Judge Daryl Loomis has no regrets.
The road to revenge is filled with wrong turns
When Joshua (Cuba Gooding Jr., Daddy Day Camp) was a small child, Vincent (Miguel Ferrer, Twin Peaks) saved him from his drug dealing father and horrible life. Vincent, however, is a high-profile gangster. Joshua has been brought up in this underworld and, now as an adult, is fully indoctrinated as Vincent's right hand man. After a series of bad deals, they run afoul of Nino (Harvey Keitel, The Last Temptation of Christ), the city's biggest crime boss. Vincent's wife winds up dead, and Joshua's loyalty is called into serious question when Vincent goes after Nino for revenge.
Wrong Turn at Tahoe has a simple plot couched in an established genre, but the execution really makes the film. Action-packed from start to finish, there's little time to rest, but the story comes through in performances from some standout actors who raise the level of the film dramatically. These gangsters have an ethic and an intelligence that doesn't come often in films like this. They are not good men, but they have long philosophical discussions about what they're doing and why, and this dialog works very well to bolster the story. Both leads play somewhat against type. Cuba Gooding, Jr. plays the quiet, stern, loyal lackey; while Miguel Ferrer is the more flamboyant, troubled boss. They occupy the majority of the film's time together, and they play extremely well off each other. Harvey Keitel chews the scenery, as he's expected to do, but he does his job admirably. All three play their parts with relish.

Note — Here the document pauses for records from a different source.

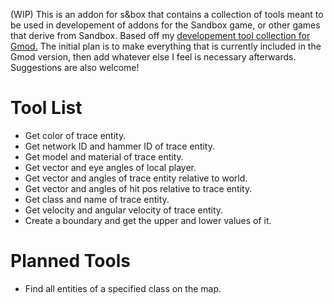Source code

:(WIP) This is an addon for s&box that contains a collection of tools meant to be used in developement of addons for the Sandbox game, or other games that derive from Sandbox. Based off my [developement tool collection for Gmod.](https://github.com/LambdaGaming/devtools) The initial plan is to make everything that is currently included in the Gmod version, then add whatever else I feel is necessary afterwards. Suggestions are also welcome!

# Tool List
- Get color of trace entity.
- Get network ID and hammer ID of trace entity.
- Get model and material of trace entity.
- Get vector and eye angles of local player.
- Get vector and angles of trace entity relative to world.
- Get vector and angles of hit pos relative to trace entity.
- Get class and name of trace entity.
- Get velocity and angular velocity of trace entity.
- Create a boundary and get the upper and lower values of it.

# Planned Tools
- Find all entities of a specified class on the map.
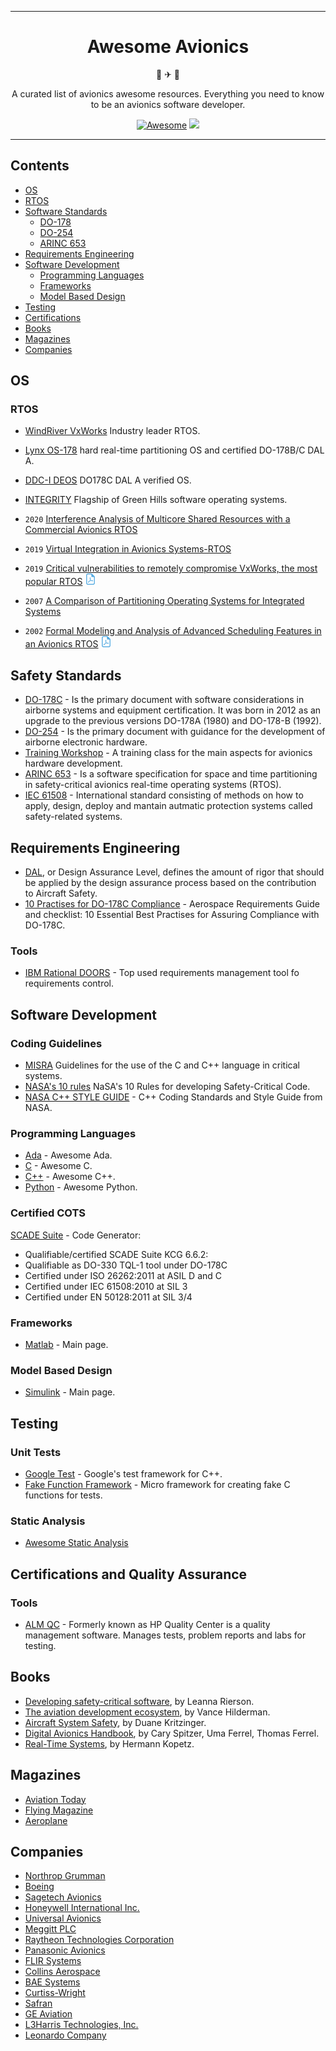 <div align="center">
<hr>

# Awesome Avionics

🚀 ✈ 🚁

A curated list of avionics awesome resources. Everything you need to know to be an avionics software developer.

[![Awesome](https://awesome.re/badge.svg)](https://awesome.re)
<img src="https://img.shields.io/github/license/gioele-maruccia/awesome-avionics"/>


<hr>
</div>

## Contents

- [OS](#os)
- [RTOS](#rtos)
- [Software Standards](#software-standards)
  - [DO-178](#do-178)
  - [DO-254](#do-254)
  - [ARINC 653](#arinc-653)
- [Requirements Engineering](#requirements-engineering)
- [Software Development](#software-development)
  - [Programming Languages](#programming-languages)
  - [Frameworks](#scripting-and-frameworks)
  - [Model Based Design](#model-based-design)
- [Testing](#testing)
- [Certifications](#certifications)
- [Books](#books)
- [Magazines](#magazines)
- [Companies](#companies)

## OS
### RTOS
- [WindRiver VxWorks](https://experience.windriver.com/redefining-rtos/p/1?utm_source=google&utm_medium=sem&utm_campaign=vp-dg-emea-vhs-sem-vxworks-exact-brand-07012021&gclid=CjwKCAjwuYWSBhByEiwAKd_n_lSSQ0QQVo927BXSAWz4XRgsQHJ5ZWa15bQpYQf-yZrEuaC3ZjWj0RoCXbQQAvD_BwE) Industry leader RTOS.
- [Lynx OS-178](https://www.lynx.com/products/lynxos-178-do-178c-certified-posix-rtos) hard real-time partitioning OS and certified DO-178B/C DAL A.
- [DDC-I DEOS](https://www.ddci.com/products_deos_do_178c_arinc_653/) DO178C DAL A verified OS.
- [INTEGRITY](https://www.ghs.com/products/rtos/integrity.html)  Flagship of Green Hills software operating systems.

- `2020` [Interference Analysis of Multicore Shared Resources with a Commercial Avionics RTOS](https://link.springer.com/chapter/10.1007/3-540-45828-X_11)
- `2019` [Virtual Integration in Avionics Systems-RTOS](https://onlinelibrary.wiley.com/doi/abs/10.1002/j.2334-5837.2019.00678.x)
- `2019` [Critical vulnerabilities to remotely compromise VxWorks, the most popular RTOS](https://info.armis.com/rs/645-PDC-047/images/Urgent11%20Technical%20White%20Paper.pdf) ![pdf]
- `2007` [A Comparison of Partitioning Operating Systems for Integrated Systems](https://link.springer.com/chapter/10.1007/978-3-540-75101-4_33)
- `2002` [Formal Modeling and Analysis of Advanced Scheduling Features in an Avionics RTOS]() ![pdf]

## Safety Standards

- [DO-178C](https://en.wikipedia.org/wiki/DO-178C) - Is the primary document with software considerations in airborne systems and equipment certification.
It was born in 2012 as an upgrade to the previous versions DO-178A (1980) and DO-178-B (1992).
- [DO-254](https://en.wikipedia.org/wiki/DO-254) - Is the primary document with guidance for the development of airborne electronic hardware.
- [Training Workshop](https://afuzion.com/private-training/avionics-hardware-do-254-training-class/?gclid=CjwKCAjwopWSBhB6EiwAjxmqDXItJQCzFkBQ8uErGtpMDUjjgVdPttywkhrc3i-8yUtdnjSn8-KvHxoCfOkQAvD_BwE) - A training class for the main aspects for avionics hardware development.
- [ARINC 653](https://en.wikipedia.org/wiki/ARINC_653) - Is a software specification for space and time partitioning in safety-critical avionics real-time operating systems (RTOS).
- [IEC 61508](https://en.wikipedia.org/wiki/IEC_61508) - International standard consisting of methods on how to apply, design, deploy and mantain autmatic protection systems called safety-related systems.
## Requirements Engineering
- [DAL](https://en.wikipedia.org/wiki/DO-178C), or Design Assurance Level, defines the amount of rigor that should be applied by the design assurance process based on the contribution to Aircraft Safety.
- [10 Practises for DO-178C Compliance](https://qracorp.com/aerospace-requirements-guide/) - Aerospace Requirements Guide and checklist: 10 Essential Best Practises for Assuring Compliance with DO-178C.

### Tools
- [IBM Rational DOORS](https://www.ibm.com/docs/en/ermd/9.6.1?topic=overview-rational-doors) - Top used requirements management tool fo requirements control.

## Software Development
### Coding Guidelines
- [MISRA](https://www.misra.org.uk/) Guidelines for the use of the C and C++ language in critical systems.
- [NASA's 10 rules](https://www.perforce.com/blog/kw/NASA-rules-for-developing-safety-critical-code#:~:text=NASA's%2010%20rules%20for%20developing%20safety%2Dcritical%20code%20are%3A,dynamic%20memory%20allocation%20after%20initialization.) NaSA's 10 Rules for developing Safety-Critical Code.
- [NASA C++ STYLE GUIDE](https://ntrs.nasa.gov/citations/20080039927) - C++ Coding Standards and Style Guide from NASA.
### Programming Languages
- [Ada](https://github.com/ohenley/awesome-ada) - Awesome Ada.
- [C](https://github.com/aleksandar-todorovic/awesome-c) - Awesome C.
- [C++](https://github.com/fffaraz/awesome-cpp#readme) - Awesome C++.
- [Python](https://github.com/vinta/awesome-python) - Awesome Python.

### Certified COTS
  [SCADE Suite](https://www.ansys.com/) - Code Generator: 
- Qualifiable/certified SCADE Suite KCG 6.6.2:
- Qualifiable as DO-330 TQL-1 tool under DO-178C
- Certified under ISO 26262:2011 at ASIL D and C
- Certified under IEC 61508:2010 at SIL 3
- Certified under EN 50128:2011 at SIL 3/4

  
### Frameworks
- [Matlab](https://it.mathworks.com/products/matlab.html) - Main page.

### Model Based Design
- [Simulink](https://it.mathworks.com/products/simulink.html) - Main page.

## Testing

### Unit Tests
- [Google Test](https://github.com/google/googletest) - Google's test framework for C++.
- [Fake Function Framework](https://github.com/meekrosoft/fff) - Micro framework for creating fake C functions for tests.

### Static Analysis
- [Awesome Static Analysis](https://github.com/analysis-tools-dev/static-analysis)

## Certifications and Quality Assurance

### Tools

- [ALM QC](https://software.microfocus.com/en-us/products/quality-center-quality-management/overview) - Formerly known as HP Quality Center is a quality management software. Manages tests, problem reports and labs for testing.

## Books
- [Developing safety-critical software](https://www.amazon.com/Developing-Safety-Critical-Software-Practical-Compliance/dp/143981368X), by Leanna Rierson.
- [The aviation development ecosystem](https://www.amazon.com/AVIATION-DEVELOPMENT-ECOSYSTEM-Applying-Guideline-ebook/dp/B08ZYNFLTJ), by Vance Hilderman.
- [Aircraft System Safety](https://www.amazon.com/Aircraft-System-Safety-Airworthiness-Certification/dp/0081008899), by Duane Kritzinger.
- [Digital Avionics Handbook](https://www.amazon.com/Digital-Avionics-Handbook-Cary-Spitzer/dp/1138076988), by Cary Spitzer, Uma Ferrel, Thomas Ferrel.
- [Real-Time Systems](https://www.amazon.com/Real-Time-Systems-Principles-Distributed-Applications/dp/1441982361), by Hermann Kopetz.

## Magazines
- [Aviation Today](https://www.aviationtoday.com/)
- [Flying Magazine](https://www.flyingmag.com/)
- [Aeroplane](https://www.key.aero/aeroplanemonthly)

## Companies
- [Northrop Grumman](https://www.northropgrumman.com/)
- [Boeing](https://www.boeing.com/)
- [Sagetech Avionics](https://sagetech.com/)
- [Honeywell International Inc.](https://www.honeywell.com/us/en)
- [Universal Avionics](https://uasc.com/)
- [Meggitt PLC](https://www.meggitt.com/)
- [Raytheon Technologies Corporation](https://www.rtx.com/)
- [Panasonic Avionics](https://www.panasonic.aero/)
- [FLIR Systems](https://www.flir.eu/)
- [Collins Aerospace](https://www.collinsaerospace.com/)
- [BAE Systems](https://www.baesystems.com/en/home)
- [Curtiss-Wright](https://www.curtisswright.com/)
- [Safran](https://www.safran-group.com/)
- [GE Aviation](https://www.geaviation.com/)
- [L3Harris Technologies, Inc.](https://www.l3harris.com/)
- [Leonardo Company](https://www.leonardo.com/en/home)

[video]: media/icons/video.png "video"
[awesome]: media/icons/awesome.png "awesome"
[blog]: media/icons/blog.png "blog"
[book]: media/icons/book.png "book"
[github]: media/icons/github.png "github"
[pdf]: media/icons/pdf.png "pdf"
[podcast]: media/icons/podcast.png "podcast"
[search]: media/icons/search.png "search"
[stackoverflow]: media/icons/stackoverflow.png "stackoverflow"
[student]: media/icons/student.png "student"
[warning]: media/icons/warning.png "warning"
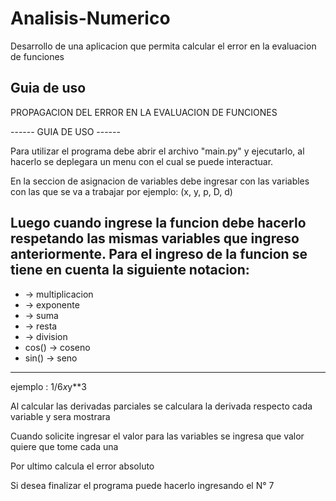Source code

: # Analisis-Numerico
Desarrollo de una aplicacion que permita calcular el error en la evaluacion de funciones

## Guia de uso

PROPAGACION DEL ERROR EN LA EVALUACION DE FUNCIONES


------ GUIA DE USO ------

Para utilizar el programa debe abrir el archivo "main.py" y ejecutarlo, al hacerlo se deplegara un
menu con el cual se puede interactuar. 

En la seccion de asignacion de variables debe ingresar con las variables con las que se va a trabajar
por ejemplo: (x, y, p, D, d)

Luego cuando ingrese la funcion debe hacerlo respetando las mismas variables que ingreso anteriormente.
Para el ingreso de la funcion se tiene en cuenta la siguiente notacion:
---

* -> multiplicacion
* -> exponente
* -> suma
* -> resta
* -> division
* cos() -> coseno
* sin() -> seno

-------------------

ejemplo : 1/6*x*y**3

Al calcular las derivadas parciales se calculara la derivada respecto cada variable y sera mostrara

Cuando solicite ingresar el valor para las variables se ingresa que valor quiere que tome cada una

Por ultimo calcula el error absoluto

Si desea finalizar el programa puede hacerlo ingresando el N° 7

As with the performances, the level of filmmaking rises above the level I expected. Director Franck Khalfoun has put together a very nice picture that matches well with the screenplay from Eddie Nickerson. There are heavy shades of Tarantino and Scorcese, but they make it their own with occasionally winks at the audience, such as a scene with a group of gangsters playing Scrabble and questioning the play of "foreshadowing," only to have the definition read to them before a very direct, real-life example flies in their faces. Plenty of little things like this populate the film, giving it an intelligence that isn't present often in the genre. As a side note, the song for the end credits is by an artist named Julie Christmas, frontwoman of Made Out of Babies and Battle of Mice. It's her first solo track, and it's excellent. She is a phenomenal singer, one who should be considerably more recognized than she has; projects like this should help her along.
Paramount has done a fine job with their release of Wrong Turn at Tahoe. The anamorphic widescreen image looks very good, with strong detail throughout. This is a dark film, overall, but the picture stands up completely. Flesh tones are accurate and colors are sharp. With no transfer issues at all, you can't ask for more. The sound, however, could have been better. There is minimal use of the rear channels in the surround mix, but it's adequate. The only extra is a twelve minute making-of featurette. It's a basic piece, with the actors and filmmakers discussing what they like about the film. It's above average but not particularly special.
Funny, action-packed, and well-performed, Wrong Turn at Tahoe is a film that rises far above where I expected it to reside. This is a fine independent crime film, one that fans of the particular actors and genre will definitely enjoy.